Consumer flip: In the 1920s–1950s, industrial turkey farming exploded. By the 1950s the National Turkey Federation and women’s magazines (especially Ladies’ Home Journal) ran a deliberate campaign to make a giant, factory-raised “Broad Breasted White” tom the centerpiece of “the perfect American Thanksgiving.” Butterball was literally invented in 1954 to sell more turkeys. Today the average bird is twice the size of a 1930s turkey because consumers learned to equate bigger = better.
Mashed Potatoes & Gravy
Peasant origin: Irish and German immigrants brought potato obsession with them in the 18th–19th centuries because potatoes were famine-proof calorie bombs. Poor rural families (white and Black) in the South and Midwest ate them multiple times a day. Gravy was whatever meat drippings or flour roux you could stretch.
Consumer flip: Instant mashed potatoes (1950s) and jarred gravy turned a labor-intensive poor-people staple into a “convenience” product. Now people brag about “from-scratch” mashed potatoes as if they’re gourmet.
Stuffing / Dressing
Peasant origin: Stale bread stretched with onions, celery, herbs, and whatever fat or broth you had was classic European and early American poor-people cooking. Enslaved African cooks in the South added oysters (which were dirt-cheap then) or cornbread because corn was even cheaper than wheat.
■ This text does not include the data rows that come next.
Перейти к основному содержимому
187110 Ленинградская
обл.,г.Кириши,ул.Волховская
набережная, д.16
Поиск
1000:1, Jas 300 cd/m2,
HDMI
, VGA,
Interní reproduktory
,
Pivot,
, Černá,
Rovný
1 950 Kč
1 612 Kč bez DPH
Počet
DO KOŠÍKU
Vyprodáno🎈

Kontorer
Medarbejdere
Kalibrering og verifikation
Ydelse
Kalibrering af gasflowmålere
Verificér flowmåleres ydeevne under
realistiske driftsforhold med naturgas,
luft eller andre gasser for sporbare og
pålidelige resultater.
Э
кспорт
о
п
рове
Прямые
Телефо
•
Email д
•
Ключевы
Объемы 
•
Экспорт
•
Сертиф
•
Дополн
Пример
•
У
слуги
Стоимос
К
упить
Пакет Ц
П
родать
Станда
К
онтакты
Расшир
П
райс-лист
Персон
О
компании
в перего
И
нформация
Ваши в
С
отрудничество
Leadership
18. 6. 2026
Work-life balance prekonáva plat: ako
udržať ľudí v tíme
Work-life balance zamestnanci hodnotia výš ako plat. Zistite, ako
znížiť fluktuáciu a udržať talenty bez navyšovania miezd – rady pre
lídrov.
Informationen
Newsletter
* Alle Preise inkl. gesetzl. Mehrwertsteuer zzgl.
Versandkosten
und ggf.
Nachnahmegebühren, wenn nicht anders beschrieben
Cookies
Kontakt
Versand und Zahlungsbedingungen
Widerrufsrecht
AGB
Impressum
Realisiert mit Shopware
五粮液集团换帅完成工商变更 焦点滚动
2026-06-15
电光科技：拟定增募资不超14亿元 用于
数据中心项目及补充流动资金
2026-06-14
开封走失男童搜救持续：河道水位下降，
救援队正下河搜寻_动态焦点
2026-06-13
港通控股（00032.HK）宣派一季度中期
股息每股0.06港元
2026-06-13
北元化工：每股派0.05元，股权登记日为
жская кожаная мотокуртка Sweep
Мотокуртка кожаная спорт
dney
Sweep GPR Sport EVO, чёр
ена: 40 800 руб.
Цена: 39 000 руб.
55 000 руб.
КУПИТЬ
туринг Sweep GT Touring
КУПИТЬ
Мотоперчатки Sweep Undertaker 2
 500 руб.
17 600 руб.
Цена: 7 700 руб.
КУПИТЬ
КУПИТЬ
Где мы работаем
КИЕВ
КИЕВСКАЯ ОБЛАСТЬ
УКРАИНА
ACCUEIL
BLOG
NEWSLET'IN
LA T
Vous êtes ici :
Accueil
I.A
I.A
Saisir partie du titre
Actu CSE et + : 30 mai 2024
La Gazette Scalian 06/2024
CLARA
Consumer flip: Pepperidge Farm and Stove Top (introduced 1972) sold pre-seasoned bread cubes so you could make “homemade” stuffing in five minutes. It became a $100-million-a-year product.
Sweet Potatoes / Yams (Candied or Marshmallow Casserole)
Peasant origin: Sweet potatoes were a Southern Black and poor white staple because they grew in terrible soil and stored all winter. They were usually just boiled or baked.
Consumer flip: In the 1910s, the National Sweet Potato Council paid Angelus Marshmallows to invent the marshmallow-topped casserole recipe to sell more marshmallows (which were a new factory candy). It worked. By the 1950s it was in every women’s magazine as “traditional.”
Cranberry Sauce
Peasant origin: Pumpkins and squashes were animal feed and poor-people food (easy to grow, huge yield). Early “pumpkin pie” was often just a pumpkin gutted and baked with milk and spices inside the shell because poor households didn’t have pie tins.
Consumer flip: Libby’s (owned by Nestlé) started selling canned pumpkin purée in the 1920s and printed the “Libby’s Famous Pumpkin Pie” recipe on every can, standardizing it nationwide. Eagle Brand sweetened condensed milk did the same push for the filling.
Bottom line
Almost every dish Americans treat as sacred Thanksgiving tradition began as the food of people who had no money and no choice. 20th-century food companies and women’s magazines (funded by those companies) took these cheap, filler-heavy recipes, gave them a nostalgic glow-up, and sold the idea that cooking them proved you were a good American. The final irony: today people spend way more money and time recreating “humble” dishes than the original peasants ever did.